Division of Thoracic Surgery, Brigham and Women's Hospital, 75 Francis St, Boston, MA, 02115, USA.
Department of Thoracic Surgery, Attikon University Hospital, Athens, Greece.
Surg Endosc. 2022 Feb;36(2):1332-1338. doi: 10.1007/s00464-021-08410-4. Epub 2021 Mar 3.
We investigate the incidence and risk factors for post-operative outcomes including chyle leak following minimally invasive esophagectomy (MIE).
Patients undergoing MIE from May 2016 until August 2020 were prospectively followed. Outcomes of robotic and video-assisted thoracoscopic surgery (VATS) esophagectomy were analyzed.
347 esophagectomies were performed: 70 cases were done robotically by 2 surgeons and 277 by VATS by 14 surgeons. Patients had similar demographics, surgical technique, length of stay (LOS), and re-operation rates. Overall complication rates between robotic and VATS MIE were statistically similar (61% vs. 50%; p = 0.082). The majority of complications for either VATS (41.5%) or robotic-assisted minimally invasive esophagectomy (RAMIE) (51.4%) were grade II. Nineteen patients developed a chyle leak. Patients with a chyle leak were similar in age, gender, and hospital LOS (all p > 0.05), but were more likely to undergo a three-hole or robotic esophagectomy (both p < 0.05) as well as have higher rehabilitation requirements on discharge (26% vs. 10%; p = 0.05). Among the two surgeons who each performed > 20 robotic esophagectomies (n = 70), nine chyle leaks occurred. Rates varied by surgeon (7 vs. 2; p = 0.003). Lower leak rates occurred in the surgeon with more robotic esophagectomy experience (n = 47 vs. 23). Patients were similar in age, and gender (p > 0.05), but those with a chyle leak were more likely to undergo three-hole esophagectomies, prophylactic thoracic duction ligations, undergo the abdominal portion via laparotomy, and not have a prophylactic omental flap (all p < 0.05).
Robotic and VATS esophagectomy have similar rates of re-operation, length of stay, discharge needs and complications. Differences in outcomes between VATS and Robotic esophagectomy appears to be related to surgeon experience with the robot but may also be associated with techniques such as anastomotic height, omental flap utilization and performance of laparoscopy.

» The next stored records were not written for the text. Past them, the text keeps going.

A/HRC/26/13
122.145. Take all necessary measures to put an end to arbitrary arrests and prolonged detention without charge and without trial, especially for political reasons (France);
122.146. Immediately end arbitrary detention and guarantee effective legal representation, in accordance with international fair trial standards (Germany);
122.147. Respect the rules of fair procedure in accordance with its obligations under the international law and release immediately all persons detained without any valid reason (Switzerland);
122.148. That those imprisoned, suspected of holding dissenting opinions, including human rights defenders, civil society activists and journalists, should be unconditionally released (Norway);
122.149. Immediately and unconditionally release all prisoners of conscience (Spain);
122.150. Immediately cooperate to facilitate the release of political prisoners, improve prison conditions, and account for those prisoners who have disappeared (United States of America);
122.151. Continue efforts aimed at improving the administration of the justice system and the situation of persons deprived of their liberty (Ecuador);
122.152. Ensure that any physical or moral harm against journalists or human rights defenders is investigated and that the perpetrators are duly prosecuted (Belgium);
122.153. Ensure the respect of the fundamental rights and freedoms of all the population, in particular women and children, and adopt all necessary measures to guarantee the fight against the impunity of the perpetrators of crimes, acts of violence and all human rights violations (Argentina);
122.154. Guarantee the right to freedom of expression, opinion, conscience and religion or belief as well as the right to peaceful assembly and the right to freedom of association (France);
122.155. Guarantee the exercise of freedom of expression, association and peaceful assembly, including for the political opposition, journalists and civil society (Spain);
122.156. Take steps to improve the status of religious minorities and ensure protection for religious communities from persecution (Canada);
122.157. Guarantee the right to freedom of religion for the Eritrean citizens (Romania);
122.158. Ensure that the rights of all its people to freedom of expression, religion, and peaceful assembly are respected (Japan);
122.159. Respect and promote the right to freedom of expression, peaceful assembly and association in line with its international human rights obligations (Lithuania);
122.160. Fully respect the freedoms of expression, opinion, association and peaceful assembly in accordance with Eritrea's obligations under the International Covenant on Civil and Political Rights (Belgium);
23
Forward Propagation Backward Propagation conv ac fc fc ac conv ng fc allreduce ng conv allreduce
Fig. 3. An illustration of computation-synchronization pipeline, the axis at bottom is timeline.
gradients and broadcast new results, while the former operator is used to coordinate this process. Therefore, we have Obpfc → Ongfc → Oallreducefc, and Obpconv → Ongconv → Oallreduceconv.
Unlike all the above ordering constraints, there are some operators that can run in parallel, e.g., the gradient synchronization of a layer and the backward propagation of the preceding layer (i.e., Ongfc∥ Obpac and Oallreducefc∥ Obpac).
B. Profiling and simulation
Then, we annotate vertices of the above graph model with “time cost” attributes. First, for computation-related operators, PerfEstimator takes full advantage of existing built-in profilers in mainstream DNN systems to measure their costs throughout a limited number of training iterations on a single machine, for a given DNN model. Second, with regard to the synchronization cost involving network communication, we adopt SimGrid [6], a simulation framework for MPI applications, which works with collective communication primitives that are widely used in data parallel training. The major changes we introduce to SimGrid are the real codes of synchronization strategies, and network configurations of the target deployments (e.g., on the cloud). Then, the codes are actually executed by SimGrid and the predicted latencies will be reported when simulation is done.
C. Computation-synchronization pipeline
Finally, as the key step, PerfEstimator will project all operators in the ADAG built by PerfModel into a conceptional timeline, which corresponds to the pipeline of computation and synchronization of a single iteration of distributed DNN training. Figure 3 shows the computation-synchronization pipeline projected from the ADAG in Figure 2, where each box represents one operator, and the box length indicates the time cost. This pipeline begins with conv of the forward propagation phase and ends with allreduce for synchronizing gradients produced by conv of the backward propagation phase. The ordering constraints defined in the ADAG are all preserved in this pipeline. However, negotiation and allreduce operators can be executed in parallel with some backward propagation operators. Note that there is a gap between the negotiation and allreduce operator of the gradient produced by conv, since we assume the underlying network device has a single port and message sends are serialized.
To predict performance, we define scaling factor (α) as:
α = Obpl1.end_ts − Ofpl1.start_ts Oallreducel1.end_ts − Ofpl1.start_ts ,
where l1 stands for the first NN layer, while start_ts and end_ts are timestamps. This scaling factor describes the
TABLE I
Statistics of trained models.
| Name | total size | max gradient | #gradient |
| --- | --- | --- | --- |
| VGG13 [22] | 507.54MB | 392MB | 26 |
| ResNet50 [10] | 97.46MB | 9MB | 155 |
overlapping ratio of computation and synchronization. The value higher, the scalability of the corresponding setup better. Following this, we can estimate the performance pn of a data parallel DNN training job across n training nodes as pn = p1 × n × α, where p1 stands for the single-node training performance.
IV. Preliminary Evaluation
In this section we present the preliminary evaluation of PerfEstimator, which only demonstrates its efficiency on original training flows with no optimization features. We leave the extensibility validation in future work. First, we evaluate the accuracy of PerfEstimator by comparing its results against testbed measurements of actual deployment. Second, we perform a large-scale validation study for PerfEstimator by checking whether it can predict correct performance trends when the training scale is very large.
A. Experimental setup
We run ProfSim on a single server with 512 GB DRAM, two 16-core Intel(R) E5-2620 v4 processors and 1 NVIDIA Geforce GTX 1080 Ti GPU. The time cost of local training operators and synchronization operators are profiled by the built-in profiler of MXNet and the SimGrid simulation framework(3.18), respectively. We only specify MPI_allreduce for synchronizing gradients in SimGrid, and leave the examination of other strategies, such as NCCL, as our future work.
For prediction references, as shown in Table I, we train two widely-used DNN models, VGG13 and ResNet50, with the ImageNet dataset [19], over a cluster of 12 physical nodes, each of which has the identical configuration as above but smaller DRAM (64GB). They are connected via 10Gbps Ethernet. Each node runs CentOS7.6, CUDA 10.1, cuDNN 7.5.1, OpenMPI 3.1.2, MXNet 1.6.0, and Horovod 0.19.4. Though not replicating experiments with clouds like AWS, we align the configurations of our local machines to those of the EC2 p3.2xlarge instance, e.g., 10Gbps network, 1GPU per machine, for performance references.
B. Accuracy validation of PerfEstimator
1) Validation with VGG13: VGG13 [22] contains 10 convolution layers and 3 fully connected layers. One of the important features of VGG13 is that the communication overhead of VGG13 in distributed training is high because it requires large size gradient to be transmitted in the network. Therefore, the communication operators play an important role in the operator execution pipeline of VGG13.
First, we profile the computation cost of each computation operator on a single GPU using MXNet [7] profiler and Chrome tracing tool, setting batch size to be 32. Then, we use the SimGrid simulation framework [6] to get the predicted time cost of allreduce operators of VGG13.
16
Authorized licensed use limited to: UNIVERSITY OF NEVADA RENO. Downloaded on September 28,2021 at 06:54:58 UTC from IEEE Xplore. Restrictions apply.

我们研究了微创食管切除术(MIE)后包括乳糜漏在内的术后结果的发生率和危险因素。
对 2016 年 5 月至 2020 年 8 月期间接受 MIE 的患者进行前瞻性随访。分析了机器人辅助和电视辅助胸腔镜手术(VATS)食管切除术的结果。
共进行了 347 例食管切除术:70 例由 2 名外科医生进行机器人手术,277 例由 14 名外科医生进行 VATS 手术。患者的人口统计学、手术技术、住院时间(LOS)和再次手术率相似。机器人辅助和 VATS MIE 的总体并发症发生率无统计学差异(61% vs. 50%;p=0.082)。VATS(41.5%)或机器人辅助微创食管切除术(RAMIE)(51.4%)的大多数并发症均为 II 级。19 例发生乳糜漏。乳糜漏患者在年龄、性别和住院 LOS 方面相似(均 p>0.05),但更有可能接受三孔或机器人食管切除术(均 p<0.05),并且出院时康复需求更高(26% vs. 10%;p=0.05)。在各进行了 20 多例机器人食管切除术的 2 名外科医生中(n=70),有 9 例发生乳糜漏。外科医生之间的发生率不同(7 例 vs. 2 例;p=0.003)。具有更多机器人食管切除术经验的外科医生(n=47)的漏率较低。患者在年龄和性别方面相似(p>0.05),但乳糜漏患者更有可能接受三孔食管切除术、预防性胸导管结扎术、通过剖腹手术进行腹部部分手术,并且没有预防性大网膜瓣(均 p<0.05)。
机器人辅助和 VATS 食管切除术的再次手术、住院时间、出院需求和并发症发生率相似。VATS 和机器人食管切除术之间结果的差异似乎与外科医生使用机器人的经验有关,但也可能与吻合口高度、大网膜瓣使用和腹腔镜操作等技术有关。